## TEXTAUSZUG
::::

Weltmeister Spanien schon das fünfte Vorrunden-Opfer

Spaniens Desaster ist historisch, schon vor dem letzten Vorrundenspiel ist der Titelverteidiger aus dem Rennen. Das gab es noch nie. Vier andere Weltmeister mussten aber auch nach der Vorrunde abreisen. DFB.de wirft einen Blick zurück in die Geschichtsbücher.

Italien 1950

Kriegsbedingt lagen zwölf Jahre zwischen dem Weltmeister-Jahr Italiens und der folgenden WM. Von der Sieger-Elf anno 1938 war niemand mehr dabei und auch Trainer Vittorio Pozzo schied 1948 aus. Der wichtigste Grund für das Scheitern aber lag in einer schrecklichen Flugzeug-Katastrophe: am 4. Mai 1949 verlor Italien quasi seine komplette Nationalmannschaft verlor, da Meister AC Turin (mit zehn Nationalspielern) in der Maschine saß, die nahe der eigenen Stadt abstürzte. 1950 weigerten sich die Italiener deshalb, nach Brasilien zu fliegen und nahmen eine 15tägige Schiffsreise auf sich. Fast alle Spieler nahmen an Bord kräftig zu, die Fitness hingegen ab. In einer Dreier-Gruppe brach ihnen schon das 2:3 zum Auftakt gegen Schweden das Genick, das folgende 2:0 gegen Paraguay reichte nicht mehr. Bereits nach sieben WM-Tagen war der Weltmeister entthront. Die Medien gingen vergleichsweise gnädig mit der Squadra azzuri um. Im "Calcio Illustrato" stand zu lesen: "Die Squadra Azzura hat kein Glück gehabt. Das können wir ruhigen Gewissens feststellen." Konkreter moniert der Kommentator "nicht geringe Fehlgriffe in er Aufstellung" und Übermut. "Der übertriebene Optimismus, der am Vorabend der Begegnung im italienischen Komitee herrschte, hat offenbar negative Wirkungen gezeitigt…All das hat eine Sphäre trügerischer Illusionen geschaffen. Wir sind Weltmeister! Wir sind in der Fußballwelt am weitesten voran!" Das hatte sich in 180 Minuten erledigt.

::::

## AUSGANGSDATEN

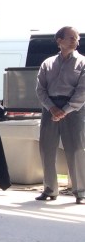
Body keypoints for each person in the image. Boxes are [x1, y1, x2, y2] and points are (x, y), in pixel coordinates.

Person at [35, 26, 85, 203]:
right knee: (46, 149)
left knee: (76, 150)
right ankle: (49, 190)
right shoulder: (47, 63)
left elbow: (82, 91)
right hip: (50, 109)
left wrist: (65, 110)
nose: (75, 41)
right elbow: (40, 89)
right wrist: (51, 108)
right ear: (59, 41)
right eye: (71, 37)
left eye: (76, 38)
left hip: (74, 110)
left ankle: (80, 192)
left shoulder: (82, 62)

::::

## AUFGABEN
**1.** Prüfe für jede der folgenden Aussagen, ob sie mit dem Textauszug übereinstimmt, und belege deine Antwort mit „Ja“ oder „Nein“ sowie den entscheidenden Worten im genauen Wortlaut: (a) Die italienische Mannschaft reiste 1950 mit dem Schiff nach Brasilien. (b) Italien gewann sein Auftaktspiel gegen Schweden. (c) Trainer Vittorio Pozzo war 1950 noch im Amt.
**2.** Nenne alle Länder, die im Textauszug genannt werden.

## LÖSUNGEN
**1.**
(a) Ja: „1950 weigerten sich die Italiener deshalb, nach Brasilien zu fliegen und nahmen eine 15tägige Schiffsreise auf sich.“
(b) Nein: „In einer Dreier-Gruppe brach ihnen schon das 2:3 zum Auftakt gegen Schweden das Genick“
(c) Nein: „auch Trainer Vittorio Pozzo schied 1948 aus“

**2.** Spanien, Italien, Brasilien, Schweden, Paraguay